### WHAT YOU NEED TO DO
Give again, word for word, every line below from the one that has "Masa paketa: 1.8 kg" through the one that has "Toshkentda o‘pirilib", both included, and no others.

### DATASET EXCERPTS
++++

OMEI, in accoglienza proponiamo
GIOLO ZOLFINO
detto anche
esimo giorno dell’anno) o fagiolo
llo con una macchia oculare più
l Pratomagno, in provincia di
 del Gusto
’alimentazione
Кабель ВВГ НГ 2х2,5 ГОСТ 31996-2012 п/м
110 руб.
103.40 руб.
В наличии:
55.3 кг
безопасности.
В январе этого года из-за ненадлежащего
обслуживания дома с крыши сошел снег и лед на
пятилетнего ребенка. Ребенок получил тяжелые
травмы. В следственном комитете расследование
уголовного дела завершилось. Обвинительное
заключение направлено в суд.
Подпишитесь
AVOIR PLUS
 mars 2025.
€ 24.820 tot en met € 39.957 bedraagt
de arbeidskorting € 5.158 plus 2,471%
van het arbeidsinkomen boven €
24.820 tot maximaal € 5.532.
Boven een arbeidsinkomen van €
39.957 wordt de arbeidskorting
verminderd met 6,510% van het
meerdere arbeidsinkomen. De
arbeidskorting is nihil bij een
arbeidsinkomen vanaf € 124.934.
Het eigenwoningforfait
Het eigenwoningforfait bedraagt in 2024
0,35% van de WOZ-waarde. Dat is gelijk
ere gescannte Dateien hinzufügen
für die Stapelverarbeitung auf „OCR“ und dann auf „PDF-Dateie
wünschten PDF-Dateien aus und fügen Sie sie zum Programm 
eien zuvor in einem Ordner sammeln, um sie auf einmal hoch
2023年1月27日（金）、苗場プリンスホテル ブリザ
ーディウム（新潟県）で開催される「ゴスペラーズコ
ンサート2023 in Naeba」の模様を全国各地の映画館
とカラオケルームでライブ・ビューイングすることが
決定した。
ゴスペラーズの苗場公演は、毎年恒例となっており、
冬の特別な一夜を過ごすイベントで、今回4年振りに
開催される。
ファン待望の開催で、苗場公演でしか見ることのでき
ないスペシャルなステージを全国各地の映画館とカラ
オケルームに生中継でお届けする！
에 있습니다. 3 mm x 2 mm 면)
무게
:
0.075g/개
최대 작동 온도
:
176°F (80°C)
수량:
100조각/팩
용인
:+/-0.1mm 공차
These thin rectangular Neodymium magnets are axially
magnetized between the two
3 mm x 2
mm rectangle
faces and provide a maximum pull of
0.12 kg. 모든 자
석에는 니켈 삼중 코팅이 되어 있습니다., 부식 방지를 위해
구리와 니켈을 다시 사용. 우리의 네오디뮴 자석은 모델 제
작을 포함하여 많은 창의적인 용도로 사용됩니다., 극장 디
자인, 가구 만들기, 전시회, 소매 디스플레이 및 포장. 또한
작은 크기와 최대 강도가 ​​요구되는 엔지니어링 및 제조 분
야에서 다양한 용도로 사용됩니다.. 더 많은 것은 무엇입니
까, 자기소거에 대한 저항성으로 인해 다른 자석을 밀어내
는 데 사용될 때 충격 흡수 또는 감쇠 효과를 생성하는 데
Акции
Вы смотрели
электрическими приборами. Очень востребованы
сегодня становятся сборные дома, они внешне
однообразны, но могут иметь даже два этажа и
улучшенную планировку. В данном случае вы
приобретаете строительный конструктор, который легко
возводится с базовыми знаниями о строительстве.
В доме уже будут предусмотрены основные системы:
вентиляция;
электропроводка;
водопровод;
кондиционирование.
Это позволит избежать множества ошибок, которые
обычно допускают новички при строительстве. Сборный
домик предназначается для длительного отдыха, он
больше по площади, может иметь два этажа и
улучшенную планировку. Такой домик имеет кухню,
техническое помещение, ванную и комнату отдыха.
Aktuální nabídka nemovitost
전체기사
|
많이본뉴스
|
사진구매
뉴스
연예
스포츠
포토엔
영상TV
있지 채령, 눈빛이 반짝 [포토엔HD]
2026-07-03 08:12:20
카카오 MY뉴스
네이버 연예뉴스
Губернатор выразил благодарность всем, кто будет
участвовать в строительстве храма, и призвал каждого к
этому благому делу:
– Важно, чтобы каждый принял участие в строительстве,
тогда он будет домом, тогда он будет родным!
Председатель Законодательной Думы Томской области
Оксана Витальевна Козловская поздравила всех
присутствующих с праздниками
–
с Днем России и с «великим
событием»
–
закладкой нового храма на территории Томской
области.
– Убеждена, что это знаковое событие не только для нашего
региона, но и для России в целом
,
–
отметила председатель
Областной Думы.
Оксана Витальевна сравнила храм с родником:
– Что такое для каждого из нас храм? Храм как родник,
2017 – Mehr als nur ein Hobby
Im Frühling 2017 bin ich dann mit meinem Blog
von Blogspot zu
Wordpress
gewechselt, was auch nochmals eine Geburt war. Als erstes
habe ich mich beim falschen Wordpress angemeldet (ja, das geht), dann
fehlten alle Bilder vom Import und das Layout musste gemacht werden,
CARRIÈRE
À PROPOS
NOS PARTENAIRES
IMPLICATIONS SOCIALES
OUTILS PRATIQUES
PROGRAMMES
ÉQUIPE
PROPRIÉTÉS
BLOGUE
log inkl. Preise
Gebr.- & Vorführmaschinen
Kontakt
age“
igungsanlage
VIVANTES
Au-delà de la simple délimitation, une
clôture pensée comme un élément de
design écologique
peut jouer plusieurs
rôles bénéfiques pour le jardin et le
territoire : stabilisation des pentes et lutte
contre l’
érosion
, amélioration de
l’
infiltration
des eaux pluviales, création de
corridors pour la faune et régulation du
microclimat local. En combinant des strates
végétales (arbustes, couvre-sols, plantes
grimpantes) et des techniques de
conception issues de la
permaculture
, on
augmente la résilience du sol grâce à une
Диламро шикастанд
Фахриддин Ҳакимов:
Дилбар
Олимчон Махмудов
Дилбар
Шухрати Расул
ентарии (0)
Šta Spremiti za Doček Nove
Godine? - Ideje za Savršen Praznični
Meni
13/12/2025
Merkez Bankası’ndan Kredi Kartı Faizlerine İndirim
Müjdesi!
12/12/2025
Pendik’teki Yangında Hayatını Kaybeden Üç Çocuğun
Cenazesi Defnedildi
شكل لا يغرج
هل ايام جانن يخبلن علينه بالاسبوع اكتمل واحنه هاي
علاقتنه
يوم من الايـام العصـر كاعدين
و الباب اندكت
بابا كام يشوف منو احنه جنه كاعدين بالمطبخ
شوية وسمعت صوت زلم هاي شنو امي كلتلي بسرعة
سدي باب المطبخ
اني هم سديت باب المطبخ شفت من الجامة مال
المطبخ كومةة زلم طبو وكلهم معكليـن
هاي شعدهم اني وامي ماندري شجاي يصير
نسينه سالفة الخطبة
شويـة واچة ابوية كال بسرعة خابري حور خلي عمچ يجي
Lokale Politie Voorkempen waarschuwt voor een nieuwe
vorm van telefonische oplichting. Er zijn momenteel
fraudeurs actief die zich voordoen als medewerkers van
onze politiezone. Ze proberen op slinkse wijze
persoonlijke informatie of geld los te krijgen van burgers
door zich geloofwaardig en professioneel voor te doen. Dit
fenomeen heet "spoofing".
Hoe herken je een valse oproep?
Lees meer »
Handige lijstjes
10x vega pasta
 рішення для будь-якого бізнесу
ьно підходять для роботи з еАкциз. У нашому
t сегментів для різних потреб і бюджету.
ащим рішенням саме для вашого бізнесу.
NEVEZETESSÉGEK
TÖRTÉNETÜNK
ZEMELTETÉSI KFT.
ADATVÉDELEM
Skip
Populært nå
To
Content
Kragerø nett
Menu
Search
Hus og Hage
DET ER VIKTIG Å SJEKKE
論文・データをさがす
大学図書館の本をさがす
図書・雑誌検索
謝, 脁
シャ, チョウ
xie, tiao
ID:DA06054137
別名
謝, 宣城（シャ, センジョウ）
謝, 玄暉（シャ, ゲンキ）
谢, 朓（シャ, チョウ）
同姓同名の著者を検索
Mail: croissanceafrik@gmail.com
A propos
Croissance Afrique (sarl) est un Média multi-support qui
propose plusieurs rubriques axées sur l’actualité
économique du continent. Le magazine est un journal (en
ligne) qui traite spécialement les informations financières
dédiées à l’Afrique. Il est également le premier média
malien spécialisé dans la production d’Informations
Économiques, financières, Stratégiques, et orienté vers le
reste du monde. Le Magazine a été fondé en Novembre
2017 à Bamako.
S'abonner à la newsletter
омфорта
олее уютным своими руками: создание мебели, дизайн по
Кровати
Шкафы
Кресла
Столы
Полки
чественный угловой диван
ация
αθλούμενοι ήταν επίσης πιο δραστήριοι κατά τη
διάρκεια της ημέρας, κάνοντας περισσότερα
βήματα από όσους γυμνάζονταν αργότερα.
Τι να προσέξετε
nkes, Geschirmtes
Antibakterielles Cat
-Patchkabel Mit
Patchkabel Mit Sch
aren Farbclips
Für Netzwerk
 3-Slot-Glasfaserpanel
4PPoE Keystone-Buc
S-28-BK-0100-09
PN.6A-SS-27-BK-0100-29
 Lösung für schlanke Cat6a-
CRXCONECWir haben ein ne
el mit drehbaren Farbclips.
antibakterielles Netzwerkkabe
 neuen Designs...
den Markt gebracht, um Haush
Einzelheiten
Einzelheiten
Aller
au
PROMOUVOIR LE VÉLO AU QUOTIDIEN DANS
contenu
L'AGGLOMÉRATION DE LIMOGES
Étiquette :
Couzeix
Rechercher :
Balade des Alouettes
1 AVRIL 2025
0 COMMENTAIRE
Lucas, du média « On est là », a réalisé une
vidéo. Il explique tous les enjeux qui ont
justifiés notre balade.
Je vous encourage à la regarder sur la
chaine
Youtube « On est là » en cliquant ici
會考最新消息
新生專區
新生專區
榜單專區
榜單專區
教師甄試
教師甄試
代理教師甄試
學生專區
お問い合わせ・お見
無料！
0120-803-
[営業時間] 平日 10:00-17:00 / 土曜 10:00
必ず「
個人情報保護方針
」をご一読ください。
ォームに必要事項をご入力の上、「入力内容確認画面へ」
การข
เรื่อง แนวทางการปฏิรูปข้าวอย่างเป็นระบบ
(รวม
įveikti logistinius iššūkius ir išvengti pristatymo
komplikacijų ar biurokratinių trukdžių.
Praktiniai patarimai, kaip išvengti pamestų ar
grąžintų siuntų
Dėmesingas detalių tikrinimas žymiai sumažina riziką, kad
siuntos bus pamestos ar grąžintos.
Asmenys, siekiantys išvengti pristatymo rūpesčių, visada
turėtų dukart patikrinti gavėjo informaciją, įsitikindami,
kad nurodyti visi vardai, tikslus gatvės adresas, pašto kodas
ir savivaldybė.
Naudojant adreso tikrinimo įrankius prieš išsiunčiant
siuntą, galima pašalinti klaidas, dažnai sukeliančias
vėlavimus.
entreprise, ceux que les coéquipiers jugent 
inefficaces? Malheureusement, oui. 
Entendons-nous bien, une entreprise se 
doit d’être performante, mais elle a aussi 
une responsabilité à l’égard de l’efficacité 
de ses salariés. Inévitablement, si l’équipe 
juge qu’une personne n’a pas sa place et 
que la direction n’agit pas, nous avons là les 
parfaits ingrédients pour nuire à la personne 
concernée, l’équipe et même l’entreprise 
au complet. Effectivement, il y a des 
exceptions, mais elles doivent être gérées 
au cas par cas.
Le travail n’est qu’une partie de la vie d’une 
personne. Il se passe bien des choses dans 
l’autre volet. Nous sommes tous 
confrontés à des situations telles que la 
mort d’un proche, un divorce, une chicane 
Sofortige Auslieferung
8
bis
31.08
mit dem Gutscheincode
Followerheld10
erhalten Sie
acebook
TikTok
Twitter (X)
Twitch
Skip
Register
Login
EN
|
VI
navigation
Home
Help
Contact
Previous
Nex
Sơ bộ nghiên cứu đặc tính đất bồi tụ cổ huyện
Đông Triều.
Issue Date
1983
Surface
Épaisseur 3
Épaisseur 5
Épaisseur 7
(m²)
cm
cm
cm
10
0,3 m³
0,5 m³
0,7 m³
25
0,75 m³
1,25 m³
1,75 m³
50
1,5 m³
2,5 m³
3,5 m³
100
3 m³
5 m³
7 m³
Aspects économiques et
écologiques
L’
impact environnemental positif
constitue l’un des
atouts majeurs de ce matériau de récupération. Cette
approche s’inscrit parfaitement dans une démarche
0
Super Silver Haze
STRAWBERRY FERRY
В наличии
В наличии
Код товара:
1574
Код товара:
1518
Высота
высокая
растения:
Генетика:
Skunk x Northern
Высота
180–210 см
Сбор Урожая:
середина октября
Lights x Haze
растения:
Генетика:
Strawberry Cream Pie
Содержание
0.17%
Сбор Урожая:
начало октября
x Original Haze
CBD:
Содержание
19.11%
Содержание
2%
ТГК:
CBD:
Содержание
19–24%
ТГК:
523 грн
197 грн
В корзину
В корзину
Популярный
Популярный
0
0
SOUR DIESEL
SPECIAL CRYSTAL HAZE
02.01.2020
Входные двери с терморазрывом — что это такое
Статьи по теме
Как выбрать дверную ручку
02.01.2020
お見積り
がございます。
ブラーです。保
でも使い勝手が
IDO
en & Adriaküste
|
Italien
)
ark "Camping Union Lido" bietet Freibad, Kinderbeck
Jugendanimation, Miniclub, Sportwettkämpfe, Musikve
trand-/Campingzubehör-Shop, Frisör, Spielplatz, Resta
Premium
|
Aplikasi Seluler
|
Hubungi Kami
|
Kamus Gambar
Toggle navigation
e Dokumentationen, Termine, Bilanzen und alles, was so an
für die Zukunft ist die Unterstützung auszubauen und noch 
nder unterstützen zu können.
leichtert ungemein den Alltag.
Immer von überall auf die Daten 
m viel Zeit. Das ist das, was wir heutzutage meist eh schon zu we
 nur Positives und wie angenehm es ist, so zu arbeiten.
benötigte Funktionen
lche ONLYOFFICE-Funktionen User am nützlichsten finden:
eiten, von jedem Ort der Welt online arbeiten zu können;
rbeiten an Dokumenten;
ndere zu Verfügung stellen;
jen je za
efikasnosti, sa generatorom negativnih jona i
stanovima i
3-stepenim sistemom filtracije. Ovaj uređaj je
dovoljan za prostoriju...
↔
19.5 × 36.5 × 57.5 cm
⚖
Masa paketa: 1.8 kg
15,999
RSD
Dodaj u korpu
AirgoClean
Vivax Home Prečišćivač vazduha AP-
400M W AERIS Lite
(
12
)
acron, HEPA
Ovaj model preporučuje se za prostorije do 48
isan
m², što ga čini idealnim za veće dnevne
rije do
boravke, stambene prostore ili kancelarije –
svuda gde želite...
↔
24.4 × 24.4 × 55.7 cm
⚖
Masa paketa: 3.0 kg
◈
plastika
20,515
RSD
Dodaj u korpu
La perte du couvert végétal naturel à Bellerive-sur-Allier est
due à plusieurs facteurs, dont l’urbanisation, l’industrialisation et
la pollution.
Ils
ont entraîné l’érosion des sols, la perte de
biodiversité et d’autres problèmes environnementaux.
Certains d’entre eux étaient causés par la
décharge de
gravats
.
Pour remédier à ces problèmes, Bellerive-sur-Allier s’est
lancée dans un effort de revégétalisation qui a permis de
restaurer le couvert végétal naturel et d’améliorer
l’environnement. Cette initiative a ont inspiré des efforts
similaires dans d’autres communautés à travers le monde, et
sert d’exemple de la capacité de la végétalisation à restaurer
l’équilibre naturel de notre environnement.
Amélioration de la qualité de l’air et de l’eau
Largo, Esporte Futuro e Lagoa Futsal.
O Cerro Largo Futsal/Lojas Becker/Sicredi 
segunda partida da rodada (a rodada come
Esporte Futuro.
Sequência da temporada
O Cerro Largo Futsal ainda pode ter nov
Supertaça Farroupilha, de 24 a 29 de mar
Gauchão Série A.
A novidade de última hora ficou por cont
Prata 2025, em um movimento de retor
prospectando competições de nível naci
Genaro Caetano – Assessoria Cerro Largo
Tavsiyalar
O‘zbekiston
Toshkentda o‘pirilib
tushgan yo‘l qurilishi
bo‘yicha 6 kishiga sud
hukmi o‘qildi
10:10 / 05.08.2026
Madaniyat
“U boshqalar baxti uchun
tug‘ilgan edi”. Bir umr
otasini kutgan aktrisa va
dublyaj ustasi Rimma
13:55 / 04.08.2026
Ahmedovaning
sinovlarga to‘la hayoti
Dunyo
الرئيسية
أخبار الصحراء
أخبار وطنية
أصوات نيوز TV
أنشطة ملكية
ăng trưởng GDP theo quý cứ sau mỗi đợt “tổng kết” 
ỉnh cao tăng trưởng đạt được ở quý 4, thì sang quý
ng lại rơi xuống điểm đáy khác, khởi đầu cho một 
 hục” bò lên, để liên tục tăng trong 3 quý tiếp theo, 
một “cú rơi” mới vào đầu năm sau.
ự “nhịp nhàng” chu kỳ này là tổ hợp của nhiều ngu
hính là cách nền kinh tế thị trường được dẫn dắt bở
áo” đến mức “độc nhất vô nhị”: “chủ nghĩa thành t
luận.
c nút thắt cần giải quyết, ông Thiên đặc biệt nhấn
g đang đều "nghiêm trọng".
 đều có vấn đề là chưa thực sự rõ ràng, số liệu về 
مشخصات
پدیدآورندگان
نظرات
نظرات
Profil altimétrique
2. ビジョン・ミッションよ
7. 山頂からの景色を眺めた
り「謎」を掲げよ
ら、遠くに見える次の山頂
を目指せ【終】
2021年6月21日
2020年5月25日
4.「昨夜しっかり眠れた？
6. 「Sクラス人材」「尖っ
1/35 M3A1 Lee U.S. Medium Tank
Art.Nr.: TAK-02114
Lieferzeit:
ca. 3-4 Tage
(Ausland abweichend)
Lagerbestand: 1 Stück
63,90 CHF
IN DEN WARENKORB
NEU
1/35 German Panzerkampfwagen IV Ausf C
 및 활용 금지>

++++

### COMPLETED TASK
Masa paketa: 1.8 kg
15,999
RSD
Dodaj u korpu
AirgoClean
Vivax Home Prečišćivač vazduha AP-
400M W AERIS Lite
(
12
)
acron, HEPA
Ovaj model preporučuje se za prostorije do 48
isan
m², što ga čini idealnim za veće dnevne
rije do
boravke, stambene prostore ili kancelarije –
svuda gde želite...
↔
24.4 × 24.4 × 55.7 cm
⚖
Masa paketa: 3.0 kg
◈
plastika
20,515
RSD
Dodaj u korpu
La perte du couvert végétal naturel à Bellerive-sur-Allier est
due à plusieurs facteurs, dont l’urbanisation, l’industrialisation et
la pollution.
Ils
ont entraîné l’érosion des sols, la perte de
biodiversité et d’autres problèmes environnementaux.
Certains d’entre eux étaient causés par la
décharge de
gravats
.
Pour remédier à ces problèmes, Bellerive-sur-Allier s’est
lancée dans un effort de revégétalisation qui a permis de
restaurer le couvert végétal naturel et d’améliorer
l’environnement. Cette initiative a ont inspiré des efforts
similaires dans d’autres communautés à travers le monde, et
sert d’exemple de la capacité de la végétalisation à restaurer
l’équilibre naturel de notre environnement.
Amélioration de la qualité de l’air et de l’eau
Largo, Esporte Futuro e Lagoa Futsal.
O Cerro Largo Futsal/Lojas Becker/Sicredi 
segunda partida da rodada (a rodada come
Esporte Futuro.
Sequência da temporada
O Cerro Largo Futsal ainda pode ter nov
Supertaça Farroupilha, de 24 a 29 de mar
Gauchão Série A.
A novidade de última hora ficou por cont
Prata 2025, em um movimento de retor
prospectando competições de nível naci
Genaro Caetano – Assessoria Cerro Largo
Tavsiyalar
O‘zbekiston
Toshkentda o‘pirilib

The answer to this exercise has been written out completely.